In addition to human suffering, HIV and AIDS cause billions of dollars in lost earnings, largely as a result of the deaths of hundreds of thousands of workers that could be prevented with treatment, the ILO said in a report launched today.
Lost earnings attributable to AIDS – as a result of death or inability to work – show a substantial decline from 2005, when they totalled almost $17 billion, but are still projected to amount to $7.2 billion in 2020.
The report – The impact of HIV and AIDS on the world of work: Global estimates – prepared in collaboration with UNAIDS, examines how the evolution of the HIV epidemic and the scale-up of antiretroviral therapy (ART) have impacted the global labour force and how it is projected to do so in the future, and assesses the economic and social impacts of HIV on workers and their households.
The report shows that labour force deaths attributed to HIV and AIDS are projected to fall to 425,000 in 2020, from 1.3 million in 2005. The greatest incidence of mortality is among workers in their late 30s. “This is the age workers are normally at the peak of their productive life. These deaths are totally avoidable if treatment is scaled up and fast tracked,” said Guy Ryder, the ILO Director-General.

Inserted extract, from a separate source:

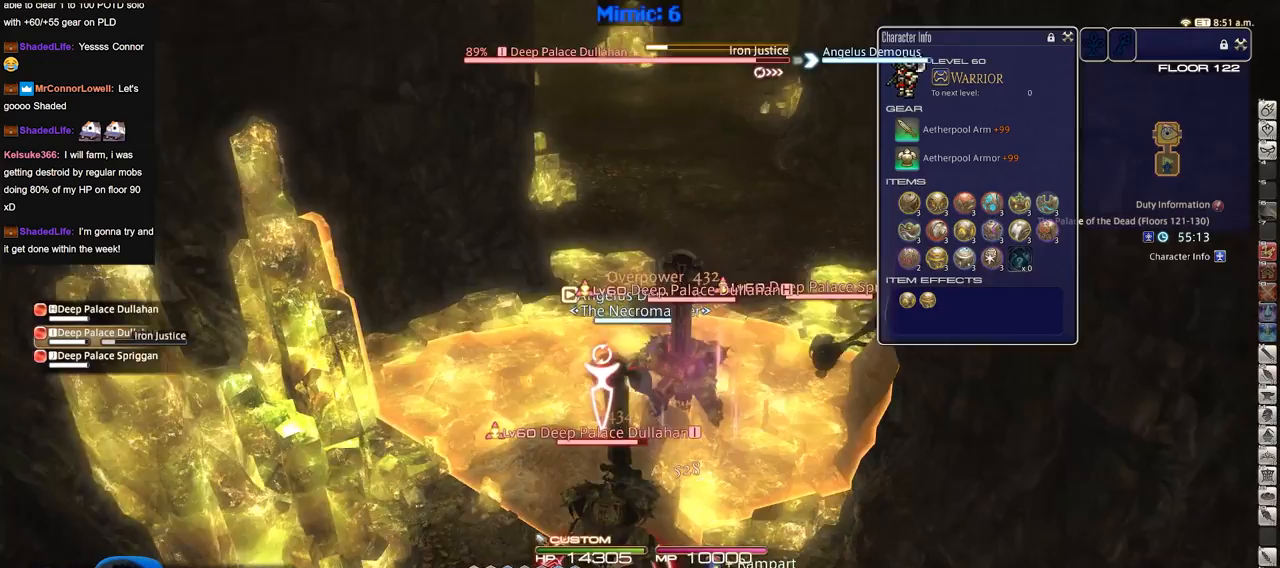
{"keys": ["d", "s"], "events": [[150, "s", "down"], [250, "a", "up"], [250, "d", "down"]]}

The good news is that AIDS treatment is keeping workers productive. The number of workers living with HIV either fully or partially unable to work has fallen dramatically since 2005, and this trend is projected to continue. The total number of those estimated to be fully unable to work is expected to decline to about 40,000 in 2020 from a 2005 level of about 350,000 – an 85 per cent decline for men and a 93 per cent decline for women.
The report also looks at the “hidden costs” – the burden of care or additional chores for members of the household. In 2020, some 140,000 children will carry out an added, child-labour level chore burden, according to the medium prediction, while an additional full-time equivalent of 50,000 full-time workers will perform unpaid care work.
The number of workers living with HIV increased from 22.5 million in 2005 to 26.6 million in 2015. It is projected to rise to close to 30 million in 2020, even if ART is scaled up as projected.
“Mere scaling up of treatment is not enough. Testing and HIV prevention measures also need to be stepped up if we are going to end AIDS. This makes human sense. And this makes astute economic sense,” added Guy Ryder.